Kutipan Pilihan

_ _ _ _ _ _ _

APKI: industri dalam negeri masih abaikan SVLK

id apki: industri dalam

APKI: industri dalam negeri masih abaikan SVLK

Sistem Verifikasi Legalitas Kayu (SVLK) (Foto samantafoundation.org)

Jakarta (Antara Jogja) - Asosiasi Pulp dan Kertas Indonesia mengungkapkan sejumlah industri  mengabaikan Sistem Verifikasi Legalitas Kayu (SVLK) sebagai acuan pembelian produk meskipun SVLK dinilai mendapat apresiasi tinggi secara global.

Wakil Ketua Asosiasi Pulp dan Kertas Indonesia (APKI) Rusli Tan di Jakarta, Jumat mengatakan, konsumen lebih memilih menggunakan skema sertifikasi yang dikembangkan oleh organisasi asing  kehutanan sebagai acuan pembelian produk .

"Ada BUMN besar, ada juga produsen kebutuhan rumah tangga raksasa yang tak mau menggunakan produk yang telah dilengkapi SVLK. Mereka hanya mau menggunakan produk yang memiliki sertifikat dari pihak asing," katanya.

Menurut dia, hal itu adalah sebuah sikap tidak menghormati SVLK, yang sebenarnya telah dikembangkan secara multipihak, transparan dan akuntabel.

"Pemerintah seharusnya memaksa industri konsumen di tanah air menjadikan SVLK sebagai satu-satunya acuan pembelian produk kehutanan. Kalau mereka tidak mau, itu melecehkan SVLK," kata Rusli.

Ia mengatakan sikap industri dalam negeri tersebut secara langsung berdampak dengan terus membanjirnya produk impor, misalnya produk kertas volume terus meningkat beberapa tahun belakangan.

Tahun 2010 volume impor kertas sebesar 22.166 ton, kemudian naik menjadi 33.456 ton pada 2011, lalu 51.368 ton pada 2012 dan 73.869 ton pada 2013.

Produk impor makin tak terbendung karena tak ada hambatan dagang untuk masuk ke Indonesia, tambahnya, terlebih lagi saat ini bea masuk produk kertas hanya 0 perse.

Produk impor juga bebas dari kewajiban memiliki sertifikat SVLK, di saat produk dalam negeri justru dibebani kewajiban tersebut.     

Rusli pun mendesak pemerintah untuk segera memberikan perlakuan setara dan memberlakukan kewajiban SVLK bagi produk impor.

_ _ _ _ _ _ _

Informasi yang Diberikan
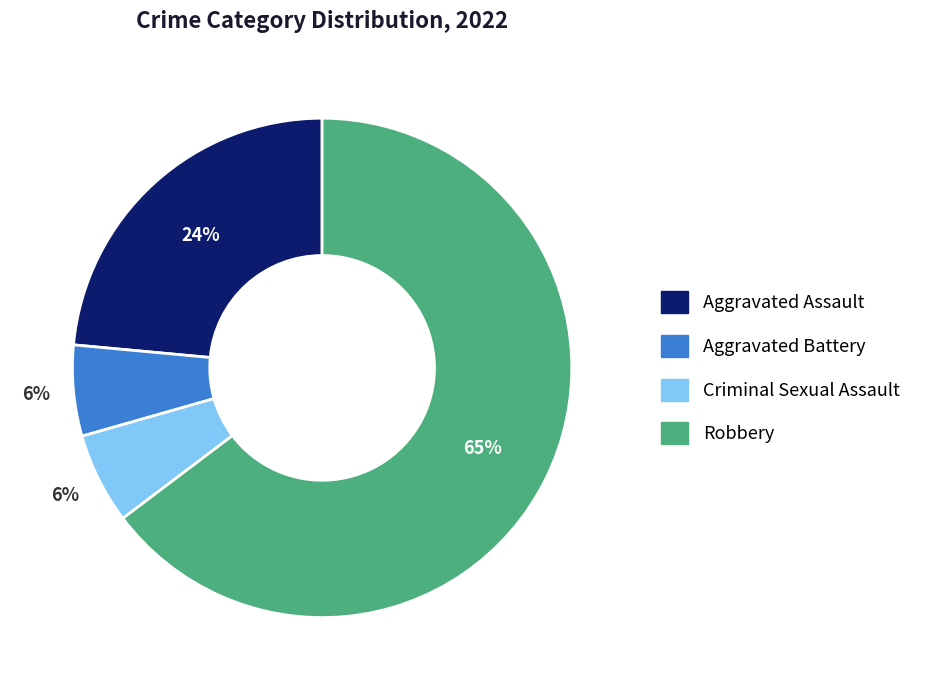

Combined, do Aggravated Assault and Robbery account for over 50%?

Yes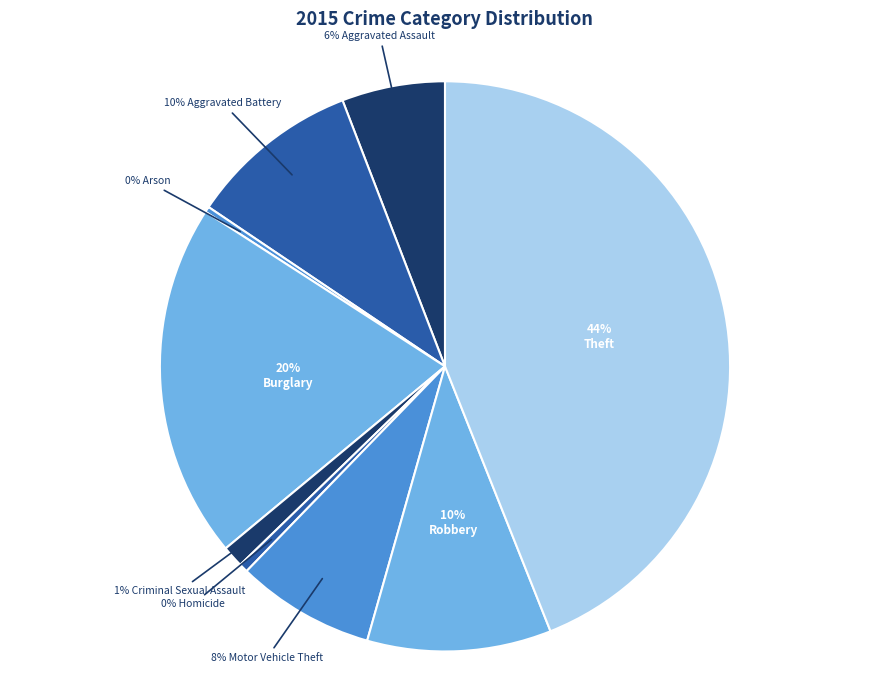

Rank the categories by value from lowest to highest.

Arson, Homicide, Criminal Sexual Assault, Aggravated Assault, Motor Vehicle Theft, Aggravated Battery, Robbery, Burglary, Theft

_ _ _ _ _ _ _

Tugas Anda
1. Sebutkan volume impor kertas untuk setiap tahun yang tercantum dalam artikel tentang SVLK.
2. Tuliskan kembali tanpa perubahan bagian artikel tentang SVLK antara "Sistem Verifikasi Legalitas Kayu (SVLK) (Foto" dan "tinggi secara global.", termasuk kedua bagian itu.

Jawaban per Tugas
1.
- 2010: 22.166 ton
- 2011: 33.456 ton
- 2012: 51.368 ton
- 2013: 73.869 ton

2.
Sistem Verifikasi Legalitas Kayu (SVLK) (Foto samantafoundation.org)

Jakarta (Antara Jogja) - Asosiasi Pulp dan Kertas Indonesia mengungkapkan sejumlah industri  mengabaikan Sistem Verifikasi Legalitas Kayu (SVLK) sebagai acuan pembelian produk meskipun SVLK dinilai mendapat apresiasi tinggi secara global.